
    Dick Whitman Well-Known Member

    What a terribly written story.

    What does it mean that they "weren't making payments"? Does it just mean that you are late on your current payment? They give you 90 days before they report it to a credit agency. I'm always late. Every single month. Am I a part of the 43 percent?
     
  2. JohnHammond

    JohnHammond Well-Known Member

    Ragu has a problem with accuracy with the thread title. Default rate is 16%.
     
    Last edited: Apr 7, 2016
    Dick Whitman likes this.
  3. Dick Whitman

    Dick Whitman Well-Known Member

    Just another journalist cuttin' through a buncha bullshit to give it to us straight.
     
  4. The Big Ragu

    The Big Ragu Moderator Staff Member

    The story wasn't difficult for me to follow.

    1 in 6 are in default. They had not made a payment in more than a year. That was 3.6 million people. Which is a huge default rate for any loan portfolio.

    On top of it. ... Another 3 million people were at least a month behind in their payments. And another 3 million people on top of that have been given deferments. It points out that the nonpayment rate would be much higher without a recent surge in a program for distressed borrowers that lowers their payments.

| PARTS OF THE EXERCISE |
[1] In the forum thread about loan defaults, rewrite the part that opens with the words containing "1 in 6 are in" and closes with "lowers their payments.", renaming "default" as "delinquency".
[2] Translate this sentence from the forum thread about loan defaults into Spanish: "They had not made a payment in more than a year."

| DATA RECORDS |

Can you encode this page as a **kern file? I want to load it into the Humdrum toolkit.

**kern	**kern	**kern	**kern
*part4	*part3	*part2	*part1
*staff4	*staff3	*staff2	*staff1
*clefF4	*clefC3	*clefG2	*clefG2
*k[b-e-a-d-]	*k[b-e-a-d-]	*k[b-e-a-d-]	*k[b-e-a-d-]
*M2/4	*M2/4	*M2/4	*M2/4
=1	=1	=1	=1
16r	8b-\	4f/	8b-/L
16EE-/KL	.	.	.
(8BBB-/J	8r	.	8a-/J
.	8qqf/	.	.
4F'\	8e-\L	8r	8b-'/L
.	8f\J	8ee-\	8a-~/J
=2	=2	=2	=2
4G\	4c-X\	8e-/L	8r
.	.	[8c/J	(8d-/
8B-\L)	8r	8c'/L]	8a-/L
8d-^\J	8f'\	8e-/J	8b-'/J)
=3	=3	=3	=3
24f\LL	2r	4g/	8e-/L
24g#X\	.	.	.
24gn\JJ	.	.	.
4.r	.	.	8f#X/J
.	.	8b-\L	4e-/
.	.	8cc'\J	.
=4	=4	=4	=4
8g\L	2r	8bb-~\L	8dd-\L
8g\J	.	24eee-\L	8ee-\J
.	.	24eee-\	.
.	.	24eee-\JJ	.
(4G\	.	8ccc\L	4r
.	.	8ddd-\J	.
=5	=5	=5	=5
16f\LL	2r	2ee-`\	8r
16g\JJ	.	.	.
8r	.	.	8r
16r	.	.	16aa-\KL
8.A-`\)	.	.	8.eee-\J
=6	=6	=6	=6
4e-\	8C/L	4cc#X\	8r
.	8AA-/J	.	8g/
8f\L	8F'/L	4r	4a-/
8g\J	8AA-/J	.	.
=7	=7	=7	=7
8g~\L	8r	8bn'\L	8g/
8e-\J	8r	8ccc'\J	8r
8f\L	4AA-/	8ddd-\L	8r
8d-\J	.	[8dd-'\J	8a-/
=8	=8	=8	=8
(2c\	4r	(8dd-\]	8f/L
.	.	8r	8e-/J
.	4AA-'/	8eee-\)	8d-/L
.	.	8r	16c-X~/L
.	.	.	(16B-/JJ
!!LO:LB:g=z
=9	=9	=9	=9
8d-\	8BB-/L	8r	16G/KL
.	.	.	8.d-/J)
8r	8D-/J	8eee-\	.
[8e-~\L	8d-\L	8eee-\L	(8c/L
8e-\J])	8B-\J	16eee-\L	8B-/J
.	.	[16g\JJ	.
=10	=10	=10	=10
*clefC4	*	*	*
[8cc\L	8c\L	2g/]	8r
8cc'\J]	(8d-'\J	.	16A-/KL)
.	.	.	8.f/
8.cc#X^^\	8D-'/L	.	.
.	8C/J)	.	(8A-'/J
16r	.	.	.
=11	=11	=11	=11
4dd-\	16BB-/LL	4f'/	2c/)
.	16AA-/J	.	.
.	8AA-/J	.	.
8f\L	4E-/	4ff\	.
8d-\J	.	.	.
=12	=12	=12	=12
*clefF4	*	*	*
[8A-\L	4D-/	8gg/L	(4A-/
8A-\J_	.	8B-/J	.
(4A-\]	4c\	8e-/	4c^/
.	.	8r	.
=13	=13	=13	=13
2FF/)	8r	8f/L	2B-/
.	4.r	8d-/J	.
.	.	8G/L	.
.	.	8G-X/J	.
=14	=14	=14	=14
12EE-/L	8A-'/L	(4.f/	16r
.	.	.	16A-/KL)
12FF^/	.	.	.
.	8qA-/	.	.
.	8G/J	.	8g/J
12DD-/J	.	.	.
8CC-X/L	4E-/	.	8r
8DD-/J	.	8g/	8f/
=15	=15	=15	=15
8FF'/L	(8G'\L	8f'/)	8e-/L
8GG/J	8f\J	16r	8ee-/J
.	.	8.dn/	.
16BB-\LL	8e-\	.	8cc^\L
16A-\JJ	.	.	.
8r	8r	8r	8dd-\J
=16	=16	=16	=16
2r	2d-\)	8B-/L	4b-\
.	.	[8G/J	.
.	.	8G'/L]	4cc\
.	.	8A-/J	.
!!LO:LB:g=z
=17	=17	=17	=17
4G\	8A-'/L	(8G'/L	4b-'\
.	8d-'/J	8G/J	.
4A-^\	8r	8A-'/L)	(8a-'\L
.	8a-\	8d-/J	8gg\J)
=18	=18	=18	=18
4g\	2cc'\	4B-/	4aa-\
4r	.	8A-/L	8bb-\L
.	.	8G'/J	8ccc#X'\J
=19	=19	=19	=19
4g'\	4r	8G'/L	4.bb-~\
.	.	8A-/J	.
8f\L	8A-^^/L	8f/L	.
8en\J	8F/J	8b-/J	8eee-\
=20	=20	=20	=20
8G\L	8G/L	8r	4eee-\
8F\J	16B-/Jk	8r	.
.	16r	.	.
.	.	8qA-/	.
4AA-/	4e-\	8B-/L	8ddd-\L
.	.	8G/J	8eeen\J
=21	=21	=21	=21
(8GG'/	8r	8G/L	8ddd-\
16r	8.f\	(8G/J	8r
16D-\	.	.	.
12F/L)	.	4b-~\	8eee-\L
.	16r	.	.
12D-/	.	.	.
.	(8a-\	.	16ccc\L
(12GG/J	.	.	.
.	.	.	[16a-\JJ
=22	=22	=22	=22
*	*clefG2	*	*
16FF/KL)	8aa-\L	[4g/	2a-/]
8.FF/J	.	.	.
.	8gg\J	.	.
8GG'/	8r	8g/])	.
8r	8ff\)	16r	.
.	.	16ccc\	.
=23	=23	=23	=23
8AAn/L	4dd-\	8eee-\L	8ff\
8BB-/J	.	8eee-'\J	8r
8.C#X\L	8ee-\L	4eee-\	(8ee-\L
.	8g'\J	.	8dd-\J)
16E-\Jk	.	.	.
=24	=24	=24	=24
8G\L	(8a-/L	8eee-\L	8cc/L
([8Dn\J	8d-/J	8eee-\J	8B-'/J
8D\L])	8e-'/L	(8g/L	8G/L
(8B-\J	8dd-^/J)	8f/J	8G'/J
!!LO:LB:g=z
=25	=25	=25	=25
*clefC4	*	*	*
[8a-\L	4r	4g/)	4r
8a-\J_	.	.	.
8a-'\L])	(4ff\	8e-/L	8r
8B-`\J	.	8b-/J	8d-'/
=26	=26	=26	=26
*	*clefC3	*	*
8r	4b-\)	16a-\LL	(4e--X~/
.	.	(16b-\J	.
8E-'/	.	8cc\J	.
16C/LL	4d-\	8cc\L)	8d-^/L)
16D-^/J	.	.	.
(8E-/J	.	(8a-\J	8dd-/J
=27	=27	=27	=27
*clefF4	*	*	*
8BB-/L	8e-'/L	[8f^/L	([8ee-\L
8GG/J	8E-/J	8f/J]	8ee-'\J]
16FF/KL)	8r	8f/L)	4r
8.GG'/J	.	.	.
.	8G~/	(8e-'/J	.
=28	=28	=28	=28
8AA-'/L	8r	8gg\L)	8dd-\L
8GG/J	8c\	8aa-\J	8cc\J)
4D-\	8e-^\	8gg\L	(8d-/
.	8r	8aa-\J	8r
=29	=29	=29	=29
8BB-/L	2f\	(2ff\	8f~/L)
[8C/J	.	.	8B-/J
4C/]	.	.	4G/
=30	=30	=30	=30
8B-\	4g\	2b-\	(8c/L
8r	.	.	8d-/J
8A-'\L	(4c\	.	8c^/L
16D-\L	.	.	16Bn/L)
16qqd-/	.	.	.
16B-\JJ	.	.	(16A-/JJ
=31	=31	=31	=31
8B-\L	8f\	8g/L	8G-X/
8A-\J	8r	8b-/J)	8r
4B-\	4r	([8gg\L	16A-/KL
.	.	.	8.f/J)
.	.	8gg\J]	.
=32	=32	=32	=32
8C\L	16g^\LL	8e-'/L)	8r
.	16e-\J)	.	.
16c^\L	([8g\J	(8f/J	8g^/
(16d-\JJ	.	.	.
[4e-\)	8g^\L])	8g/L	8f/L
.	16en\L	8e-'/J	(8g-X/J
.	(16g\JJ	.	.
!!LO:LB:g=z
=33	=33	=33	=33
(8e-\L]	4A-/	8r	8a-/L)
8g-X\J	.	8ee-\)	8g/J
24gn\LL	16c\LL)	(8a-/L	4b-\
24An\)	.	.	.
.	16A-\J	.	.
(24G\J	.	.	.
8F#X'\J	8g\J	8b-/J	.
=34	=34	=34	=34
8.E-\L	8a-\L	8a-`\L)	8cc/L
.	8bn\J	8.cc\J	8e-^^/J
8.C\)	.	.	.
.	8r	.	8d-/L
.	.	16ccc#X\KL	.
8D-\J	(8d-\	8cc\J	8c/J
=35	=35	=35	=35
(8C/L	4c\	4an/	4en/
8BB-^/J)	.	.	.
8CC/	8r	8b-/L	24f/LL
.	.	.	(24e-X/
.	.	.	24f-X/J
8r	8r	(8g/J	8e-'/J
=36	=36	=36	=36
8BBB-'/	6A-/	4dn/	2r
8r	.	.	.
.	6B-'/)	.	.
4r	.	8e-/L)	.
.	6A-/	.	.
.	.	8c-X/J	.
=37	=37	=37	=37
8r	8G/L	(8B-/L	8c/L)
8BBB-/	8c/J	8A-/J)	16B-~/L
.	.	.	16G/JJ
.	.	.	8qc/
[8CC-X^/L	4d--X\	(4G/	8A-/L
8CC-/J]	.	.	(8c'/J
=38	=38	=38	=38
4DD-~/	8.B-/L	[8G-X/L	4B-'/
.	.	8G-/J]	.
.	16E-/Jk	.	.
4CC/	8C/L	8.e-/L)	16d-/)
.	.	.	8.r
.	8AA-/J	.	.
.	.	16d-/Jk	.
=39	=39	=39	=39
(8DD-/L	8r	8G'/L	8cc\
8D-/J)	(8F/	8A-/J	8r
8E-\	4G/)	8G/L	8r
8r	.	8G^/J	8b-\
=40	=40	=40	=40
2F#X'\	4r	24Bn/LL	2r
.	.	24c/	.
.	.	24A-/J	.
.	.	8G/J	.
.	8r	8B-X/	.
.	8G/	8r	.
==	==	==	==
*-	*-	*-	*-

| ANSWERS FOR THE EXERCISE |
[1]
1 in 6 are in delinquency. They had not made a payment in more than a year. That was 3.6 million people. Which is a huge delinquency rate for any loan portfolio.

    On top of it. ... Another 3 million people were at least a month behind in their payments. And another 3 million people on top of that have been given deferments. It points out that the nonpayment rate would be much higher without a recent surge in a program for distressed borrowers that lowers their payments.

[2] No habían hecho ningún pago en más de un año.